Aim of the exercise: Copy each of the records exactly; leave nothing out.
----- Available records
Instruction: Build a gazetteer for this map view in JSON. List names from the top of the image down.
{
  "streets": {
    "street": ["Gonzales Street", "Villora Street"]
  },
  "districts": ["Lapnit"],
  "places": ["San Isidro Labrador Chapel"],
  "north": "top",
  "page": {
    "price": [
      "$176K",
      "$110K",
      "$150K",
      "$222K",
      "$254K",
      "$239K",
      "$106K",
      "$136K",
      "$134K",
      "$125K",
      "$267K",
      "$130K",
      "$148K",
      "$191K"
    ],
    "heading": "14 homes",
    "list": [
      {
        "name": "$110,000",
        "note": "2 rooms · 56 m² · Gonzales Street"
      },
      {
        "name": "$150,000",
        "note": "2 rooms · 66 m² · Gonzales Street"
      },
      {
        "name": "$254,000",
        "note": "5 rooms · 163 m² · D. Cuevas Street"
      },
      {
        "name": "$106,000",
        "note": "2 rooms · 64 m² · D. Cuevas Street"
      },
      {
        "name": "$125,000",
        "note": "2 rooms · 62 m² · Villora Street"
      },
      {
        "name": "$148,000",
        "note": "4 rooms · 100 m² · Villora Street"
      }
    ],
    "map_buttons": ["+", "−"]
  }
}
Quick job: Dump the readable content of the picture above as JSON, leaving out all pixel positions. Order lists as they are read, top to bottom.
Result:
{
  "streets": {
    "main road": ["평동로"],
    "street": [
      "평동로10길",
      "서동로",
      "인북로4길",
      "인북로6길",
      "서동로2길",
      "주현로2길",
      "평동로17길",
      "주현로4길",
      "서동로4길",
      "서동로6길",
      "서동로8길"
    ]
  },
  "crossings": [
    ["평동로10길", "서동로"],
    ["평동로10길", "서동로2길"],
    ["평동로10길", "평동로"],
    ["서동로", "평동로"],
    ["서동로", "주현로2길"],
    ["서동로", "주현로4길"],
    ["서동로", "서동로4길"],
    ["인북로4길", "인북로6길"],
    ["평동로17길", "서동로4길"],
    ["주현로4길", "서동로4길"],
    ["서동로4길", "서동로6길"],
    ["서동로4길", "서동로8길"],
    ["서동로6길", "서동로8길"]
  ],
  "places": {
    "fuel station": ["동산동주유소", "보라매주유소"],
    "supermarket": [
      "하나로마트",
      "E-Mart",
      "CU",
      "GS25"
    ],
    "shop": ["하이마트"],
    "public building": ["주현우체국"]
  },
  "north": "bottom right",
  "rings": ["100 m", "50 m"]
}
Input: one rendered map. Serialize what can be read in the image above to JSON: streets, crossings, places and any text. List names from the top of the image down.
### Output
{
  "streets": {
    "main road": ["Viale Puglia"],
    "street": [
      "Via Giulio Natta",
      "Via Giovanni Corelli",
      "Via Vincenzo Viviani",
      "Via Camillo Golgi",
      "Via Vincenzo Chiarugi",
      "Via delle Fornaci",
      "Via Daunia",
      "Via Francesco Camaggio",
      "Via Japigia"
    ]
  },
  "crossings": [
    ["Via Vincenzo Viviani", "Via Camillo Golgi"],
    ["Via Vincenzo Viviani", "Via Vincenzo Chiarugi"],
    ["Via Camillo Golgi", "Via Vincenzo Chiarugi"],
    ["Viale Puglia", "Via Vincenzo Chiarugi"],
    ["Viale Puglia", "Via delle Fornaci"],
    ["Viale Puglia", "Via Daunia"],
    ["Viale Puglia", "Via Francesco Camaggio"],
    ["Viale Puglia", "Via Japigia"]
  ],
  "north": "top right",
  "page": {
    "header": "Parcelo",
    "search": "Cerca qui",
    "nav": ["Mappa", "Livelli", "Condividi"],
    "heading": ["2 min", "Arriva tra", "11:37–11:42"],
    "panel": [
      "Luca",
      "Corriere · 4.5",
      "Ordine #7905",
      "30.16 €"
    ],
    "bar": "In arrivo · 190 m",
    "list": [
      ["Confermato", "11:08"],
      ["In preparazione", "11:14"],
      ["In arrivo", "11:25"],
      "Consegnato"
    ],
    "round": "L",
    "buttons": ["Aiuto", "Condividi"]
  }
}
----------
Response to this exercise:
Instruction: Build a gazetteer for this map view in JSON. List names from the top of the image down.
{
  "streets": {
    "street": ["Gonzales Street", "Villora Street"]
  },
  "districts": ["Lapnit"],
  "places": ["San Isidro Labrador Chapel"],
  "north": "top",
  "page": {
    "price": [
      "$176K",
      "$110K",
      "$150K",
      "$222K",
      "$254K",
      "$239K",
      "$106K",
      "$136K",
      "$134K",
      "$125K",
      "$267K",
      "$130K",
      "$148K",
      "$191K"
    ],
    "heading": "14 homes",
    "list": [
      {
        "name": "$110,000",
        "note": "2 rooms · 56 m² · Gonzales Street"
      },
      {
        "name": "$150,000",
        "note": "2 rooms · 66 m² · Gonzales Street"
      },
      {
        "name": "$254,000",
        "note": "5 rooms · 163 m² · D. Cuevas Street"
      },
      {
        "name": "$106,000",
        "note": "2 rooms · 64 m² · D. Cuevas Street"
      },
      {
        "name": "$125,000",
        "note": "2 rooms · 62 m² · Villora Street"
      },
      {
        "name": "$148,000",
        "note": "4 rooms · 100 m² · Villora Street"
      }
    ],
    "map_buttons": ["+", "−"]
  }
}
Quick job: Dump the readable content of the picture above as JSON, leaving out all pixel positions. Order lists as they are read, top to bottom.
Result:
{
  "streets": {
    "main road": ["평동로"],
    "street": [
      "평동로10길",
      "서동로",
      "인북로4길",
      "인북로6길",
      "서동로2길",
      "주현로2길",
      "평동로17길",
      "주현로4길",
      "서동로4길",
      "서동로6길",
      "서동로8길"
    ]
  },
  "crossings": [
    ["평동로10길", "서동로"],
    ["평동로10길", "서동로2길"],
    ["평동로10길", "평동로"],
    ["서동로", "평동로"],
    ["서동로", "주현로2길"],
    ["서동로", "주현로4길"],
    ["서동로", "서동로4길"],
    ["인북로4길", "인북로6길"],
    ["평동로17길", "서동로4길"],
    ["주현로4길", "서동로4길"],
    ["서동로4길", "서동로6길"],
    ["서동로4길", "서동로8길"],
    ["서동로6길", "서동로8길"]
  ],
  "places": {
    "fuel station": ["동산동주유소", "보라매주유소"],
    "supermarket": [
      "하나로마트",
      "E-Mart",
      "CU",
      "GS25"
    ],
    "shop": ["하이마트"],
    "public building": ["주현우체국"]
  },
  "north": "bottom right",
  "rings": ["100 m", "50 m"]
}
Input: one rendered map. Serialize what can be read in the image above to JSON: streets, crossings, places and any text. List names from the top of the image down.
### Output
{
  "streets": {
    "main road": ["Viale Puglia"],
    "street": [
      "Via Giulio Natta",
      "Via Giovanni Corelli",
      "Via Vincenzo Viviani",
      "Via Camillo Golgi",
      "Via Vincenzo Chiarugi",
      "Via delle Fornaci",
      "Via Daunia",
      "Via Francesco Camaggio",
      "Via Japigia"
    ]
  },
  "crossings": [
    ["Via Vincenzo Viviani", "Via Camillo Golgi"],
    ["Via Vincenzo Viviani", "Via Vincenzo Chiarugi"],
    ["Via Camillo Golgi", "Via Vincenzo Chiarugi"],
    ["Viale Puglia", "Via Vincenzo Chiarugi"],
    ["Viale Puglia", "Via delle Fornaci"],
    ["Viale Puglia", "Via Daunia"],
    ["Viale Puglia", "Via Francesco Camaggio"],
    ["Viale Puglia", "Via Japigia"]
  ],
  "north": "top right",
  "page": {
    "header": "Parcelo",
    "search": "Cerca qui",
    "nav": ["Mappa", "Livelli", "Condividi"],
    "heading": ["2 min", "Arriva tra", "11:37–11:42"],
    "panel": [
      "Luca",
      "Corriere · 4.5",
      "Ordine #7905",
      "30.16 €"
    ],
    "bar": "In arrivo · 190 m",
    "list": [
      ["Confermato", "11:08"],
      ["In preparazione", "11:14"],
      ["In arrivo", "11:25"],
      "Consegnato"
    ],
    "round": "L",
    "buttons": ["Aiuto", "Condividi"]
  }
}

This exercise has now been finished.